Wie es von VW aus Sachsen heißt, soll ab dem kommendem Jahr im großen Glasbau ein sogenannter Innovationscampus entstehen. Das ist aber durchaus auch ein Einschnitt in der Geschichte dieser Volkswagen-Einrichtung, wie Thomas Edig, der Geschäftsführer Personal und Organisation bei Volkswagen Sachsen, nach der Betriebsversammlung in Dresden zugegeben hat. Die Versammlung sei deshalb auch sehr emotional gewesen. Genauer gesagt, ist ein Innovationszentrum für zentrale Technologiefelder geplant. Dort sollen dann Themen wie künstliche Intelligenz (KI), Robotik, Mikroelektronik und das Desing von Computerchips behandelt werden. Der Wolfsburger Autokonzern, der Freistaat Sachsen und die Technische Universität (TU) Dresden gehen dafür eine strategische Partnerschaft ein, zu der es auch schon eine Absichtserklärung gibt. Ab Januar 2026 soll das Werk umgebaut werden, aber auch als Auslieferungs- und Erlebnisstandort erhalten bleiben. Mitte 2026 sollen die ersten gemeinsamen Forschungsprojekte mit der TU starten, die ab 2027 im Regelbetrieb laufen würden. Wenn man sich den thematischen Fokus betrachtet, wird also auch klar, warum die TU in Zukunft fast die Hälfte der Flächen im Dresdner Werk anmieten will.

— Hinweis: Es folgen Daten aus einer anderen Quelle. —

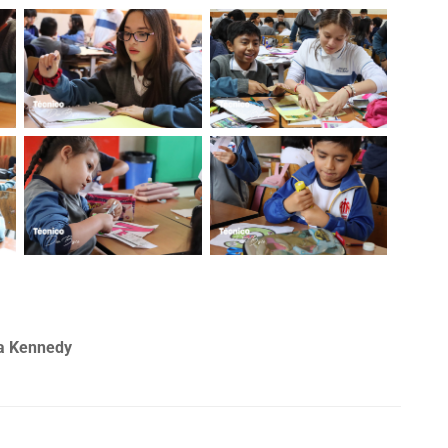
la Kennedy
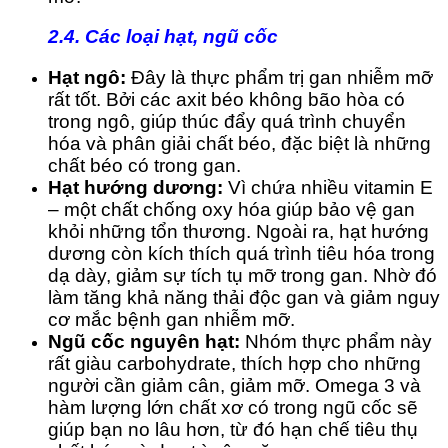
2.4. Các loại hạt, ngũ cốc
Hạt ngô:
Đây là thực phẩm trị gan nhiễm mỡ
rất tốt. Bởi các axit béo không bão hòa có
trong ngô, giúp thúc đẩy quá trình chuyển
hóa và phân giải chất béo, đặc biệt là những
chất béo có trong gan.
Hạt hướng dương:
Vì chứa nhiều vitamin E
– một chất chống oxy hóa giúp bảo vệ gan
khỏi những tổn thương. Ngoài ra, hạt hướng
dương còn kích thích quá trình tiêu hóa trong
dạ dày, giảm sự tích tụ mỡ trong gan. Nhờ đó
làm tăng khả năng thải độc gan và giảm nguy
cơ mắc bệnh gan nhiễm mỡ.
Ngũ cốc nguyên hạt:
Nhóm thực phẩm này
rất giàu carbohydrate, thích hợp cho những
người cần giảm cân, giảm mỡ. Omega 3 và
hàm lượng lớn chất xơ có trong ngũ cốc sẽ
giúp bạn no lâu hơn, từ đó hạn chế tiêu thụ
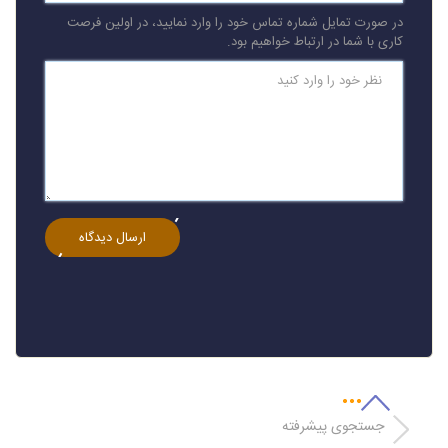
در صورت تمایل شماره تماس خود را وارد نمایید، در اولین فرصت
کاری با شما در ارتباط خواهیم بود.
جستجوی پیشرفته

Rund 155 Mitarbeiter bleiben in der Gläsernen Manufaktur

In den kommenden sieben Jahren sollen dann vier neue Stiftungsprofessuren, Nachwuchsgruppen und gemeinsame Forschungsprojekte eingerichtet werden. Insgesamt wollen VW und die Hochschule dafür über 50 Millionen Euro in die Hand nehmen, wie es weiter heißt. Die über 200 Beschäftigten sollen nach Angaben von VW auch vorerst ihren Arbeitsplatz in Dresden behalten. Für eine mittlere 2-stellige Zahl an Beschäftigten – man spricht von etwa 45 Personen – seien die künftigen Aufgaben allerdings noch nicht endgültig definiert. Es werde sowohl hier als auch in allen anderen Werken keine betriebsbedingten Kündigungen geben, denn bis 2030 gelte eine Beschäftigungsgarantie. Denjenigen aber, deren Tätigkeiten künftig wirklich entfallen, sollen demnach Alternativen angeboten werden. Dazu zählen etwa Aufhebungsverträge und Vorruhestandsregelungen oder die Option, an die Volkswagen-Standorte in Zwickau oder Chemnitz zu wechseln. Für einen Wechsel ins Stammwerk nach Wolfsburg kündigte VW sogar eine Wechselprämie bis maximal 30.000 Euro an. Es soll keiner im Regen stehenbleiben, verspricht Edig. Wer also weiter Autos bauen will, der setze sich einfach ins eigene Auto und helfe dabei, den Personalbedarf in Chemnitz zu decken.